What Makes Good Design?

Three simple steps:

  1. Idea

  2. Legibility

  3. Visibility


The first step of creating your brand's identity is to first nail down the exact idea. The idea behind a business is what strives it to succeed. To show new clients, audiences and people your brand is the next big thing, you first need to sell your idea.

Selling the idea begins with the logo, make it spell out what you do - for example, dsign is a play on the word design, which is the basis of our brand's identity. You don't necessarily need to express your full idea in the brand's logo, but this is where you sell it, enticing them to learn more.

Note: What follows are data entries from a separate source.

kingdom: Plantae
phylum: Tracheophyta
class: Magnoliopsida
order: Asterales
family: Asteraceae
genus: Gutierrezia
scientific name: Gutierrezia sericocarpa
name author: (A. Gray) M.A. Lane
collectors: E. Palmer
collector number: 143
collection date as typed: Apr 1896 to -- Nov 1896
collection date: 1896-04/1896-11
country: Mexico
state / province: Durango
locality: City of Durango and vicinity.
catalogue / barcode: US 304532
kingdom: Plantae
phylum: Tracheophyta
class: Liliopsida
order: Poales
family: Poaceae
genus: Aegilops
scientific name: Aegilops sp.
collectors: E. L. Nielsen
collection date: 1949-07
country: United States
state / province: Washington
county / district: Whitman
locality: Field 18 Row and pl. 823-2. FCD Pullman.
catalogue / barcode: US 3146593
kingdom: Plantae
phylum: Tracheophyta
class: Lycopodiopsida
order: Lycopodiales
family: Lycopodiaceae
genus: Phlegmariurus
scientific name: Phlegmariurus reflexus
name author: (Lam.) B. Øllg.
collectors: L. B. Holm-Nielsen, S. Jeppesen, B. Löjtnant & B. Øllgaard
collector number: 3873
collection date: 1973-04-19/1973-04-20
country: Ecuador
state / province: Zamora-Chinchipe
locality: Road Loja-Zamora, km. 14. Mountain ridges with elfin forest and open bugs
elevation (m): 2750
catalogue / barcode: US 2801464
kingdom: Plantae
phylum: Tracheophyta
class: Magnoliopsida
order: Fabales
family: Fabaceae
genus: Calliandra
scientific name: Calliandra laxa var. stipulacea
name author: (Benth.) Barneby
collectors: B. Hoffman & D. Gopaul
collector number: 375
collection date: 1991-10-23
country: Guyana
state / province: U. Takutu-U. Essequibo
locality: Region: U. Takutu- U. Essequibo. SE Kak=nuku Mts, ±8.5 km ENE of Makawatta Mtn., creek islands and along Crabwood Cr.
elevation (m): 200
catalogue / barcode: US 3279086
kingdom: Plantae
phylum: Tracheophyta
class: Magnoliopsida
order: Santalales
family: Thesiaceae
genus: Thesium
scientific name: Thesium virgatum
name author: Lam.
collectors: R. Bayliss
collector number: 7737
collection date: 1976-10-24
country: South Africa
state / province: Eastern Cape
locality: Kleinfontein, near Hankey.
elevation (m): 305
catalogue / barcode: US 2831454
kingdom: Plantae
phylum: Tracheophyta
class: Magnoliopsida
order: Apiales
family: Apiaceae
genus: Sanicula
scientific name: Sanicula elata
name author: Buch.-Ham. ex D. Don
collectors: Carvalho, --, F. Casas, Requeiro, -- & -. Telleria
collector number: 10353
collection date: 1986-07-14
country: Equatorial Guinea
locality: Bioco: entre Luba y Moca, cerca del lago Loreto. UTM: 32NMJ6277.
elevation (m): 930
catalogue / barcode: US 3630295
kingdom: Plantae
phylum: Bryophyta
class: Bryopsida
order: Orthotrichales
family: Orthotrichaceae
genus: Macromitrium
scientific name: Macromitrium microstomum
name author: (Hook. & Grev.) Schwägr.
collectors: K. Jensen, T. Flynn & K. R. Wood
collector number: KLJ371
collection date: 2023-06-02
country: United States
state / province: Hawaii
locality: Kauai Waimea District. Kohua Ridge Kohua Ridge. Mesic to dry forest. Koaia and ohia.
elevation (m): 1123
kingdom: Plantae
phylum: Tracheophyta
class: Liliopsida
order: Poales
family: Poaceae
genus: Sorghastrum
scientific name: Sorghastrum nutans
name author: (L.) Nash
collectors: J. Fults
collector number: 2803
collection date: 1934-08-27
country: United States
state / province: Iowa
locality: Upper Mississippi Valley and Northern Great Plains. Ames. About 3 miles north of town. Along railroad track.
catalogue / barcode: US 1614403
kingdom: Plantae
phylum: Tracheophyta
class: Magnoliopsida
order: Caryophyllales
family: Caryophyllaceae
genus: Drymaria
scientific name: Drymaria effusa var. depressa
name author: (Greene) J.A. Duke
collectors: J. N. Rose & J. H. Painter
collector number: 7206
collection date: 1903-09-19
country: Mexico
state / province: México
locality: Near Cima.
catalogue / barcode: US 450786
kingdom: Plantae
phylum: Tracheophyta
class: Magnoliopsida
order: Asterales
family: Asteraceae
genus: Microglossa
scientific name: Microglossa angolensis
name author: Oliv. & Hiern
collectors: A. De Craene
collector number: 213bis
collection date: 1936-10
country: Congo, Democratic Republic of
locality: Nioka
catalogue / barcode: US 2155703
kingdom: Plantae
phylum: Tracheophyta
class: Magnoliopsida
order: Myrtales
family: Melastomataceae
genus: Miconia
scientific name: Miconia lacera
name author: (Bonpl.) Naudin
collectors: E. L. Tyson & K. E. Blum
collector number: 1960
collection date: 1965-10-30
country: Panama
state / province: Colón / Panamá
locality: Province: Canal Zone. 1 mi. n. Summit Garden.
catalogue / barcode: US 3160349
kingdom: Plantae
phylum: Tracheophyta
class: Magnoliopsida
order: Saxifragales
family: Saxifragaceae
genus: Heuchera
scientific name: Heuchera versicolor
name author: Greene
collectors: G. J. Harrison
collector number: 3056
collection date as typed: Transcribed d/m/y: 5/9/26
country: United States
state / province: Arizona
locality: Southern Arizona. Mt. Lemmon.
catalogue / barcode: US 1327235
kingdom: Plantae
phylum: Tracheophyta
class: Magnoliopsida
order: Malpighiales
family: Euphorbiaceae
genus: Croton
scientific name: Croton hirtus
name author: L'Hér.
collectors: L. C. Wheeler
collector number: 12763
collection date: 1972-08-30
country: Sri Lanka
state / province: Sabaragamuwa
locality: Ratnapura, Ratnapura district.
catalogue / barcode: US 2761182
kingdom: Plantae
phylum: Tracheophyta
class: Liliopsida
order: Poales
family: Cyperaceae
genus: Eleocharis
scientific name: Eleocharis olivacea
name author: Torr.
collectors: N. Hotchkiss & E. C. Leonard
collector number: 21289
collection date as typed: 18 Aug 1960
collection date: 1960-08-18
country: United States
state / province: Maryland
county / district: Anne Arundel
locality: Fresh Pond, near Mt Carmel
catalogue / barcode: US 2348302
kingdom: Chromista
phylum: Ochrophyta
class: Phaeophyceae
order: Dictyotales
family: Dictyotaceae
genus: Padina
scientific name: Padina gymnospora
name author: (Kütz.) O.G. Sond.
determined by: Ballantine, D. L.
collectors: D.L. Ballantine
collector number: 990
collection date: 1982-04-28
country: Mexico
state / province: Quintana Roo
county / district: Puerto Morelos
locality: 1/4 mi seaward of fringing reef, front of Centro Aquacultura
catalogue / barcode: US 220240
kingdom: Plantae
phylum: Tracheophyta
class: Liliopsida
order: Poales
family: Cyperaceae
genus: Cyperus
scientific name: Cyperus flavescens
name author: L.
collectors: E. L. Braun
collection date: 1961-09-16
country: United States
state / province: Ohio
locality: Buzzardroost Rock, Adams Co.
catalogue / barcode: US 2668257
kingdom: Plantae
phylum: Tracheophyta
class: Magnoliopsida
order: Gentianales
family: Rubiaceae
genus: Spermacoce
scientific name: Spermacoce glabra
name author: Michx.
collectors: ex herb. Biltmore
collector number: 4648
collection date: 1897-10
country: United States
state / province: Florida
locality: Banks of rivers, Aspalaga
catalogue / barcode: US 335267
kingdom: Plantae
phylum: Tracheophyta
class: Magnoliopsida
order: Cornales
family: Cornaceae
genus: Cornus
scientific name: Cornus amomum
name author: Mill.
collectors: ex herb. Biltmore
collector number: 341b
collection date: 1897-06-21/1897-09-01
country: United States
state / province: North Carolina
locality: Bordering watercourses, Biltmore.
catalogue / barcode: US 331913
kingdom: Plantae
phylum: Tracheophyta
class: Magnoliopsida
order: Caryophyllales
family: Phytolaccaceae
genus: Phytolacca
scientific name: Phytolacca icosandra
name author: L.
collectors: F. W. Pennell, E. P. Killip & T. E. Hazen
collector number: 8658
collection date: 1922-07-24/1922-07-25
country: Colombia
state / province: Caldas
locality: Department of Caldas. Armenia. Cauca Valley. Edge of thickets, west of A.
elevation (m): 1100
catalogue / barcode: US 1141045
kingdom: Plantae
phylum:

The next thing you will need to learn about is legibility. Two words come to mind when I think of legibility; clutter and simplicity. The biggest mistake that businesses make with their branding is that they want to get so much information out there that they end up cluttering designs, as well as pages. What clutter does is confuse the viewer, leading them to not know where to start, and will distract from the idea that you are wanting to sell. The key to success is simplicity, show the consumer the way, point them to your idea, and how they can benefit from it.

This should go without saying, but try to refrain from using extravagant and flashy typefaces for your logos, we know everyone loves to ironically use comic sans but it just distracts from the message that you are trying to say.


Visibility and legibility may seem like similar themes, but in brand identity, they both play different and important roles in propelling your business. The term visibility refers to what makes your brand stand out. The most successful brands in the world have become noticeable by even the colour that they use for their logo/identity, such as Facebook, Twitter, Youtube. Now, we aren't expecting you to become a multi-million/billion dollar company overnight, or even in a year, but your brand needs to stand out, it needs to be unique, and it needs to be authentic.

With a word, you can sell an idea, it's just how you use that word that counts.

The true key to selling your idea is really to be yourself; be honest and put yourself out there.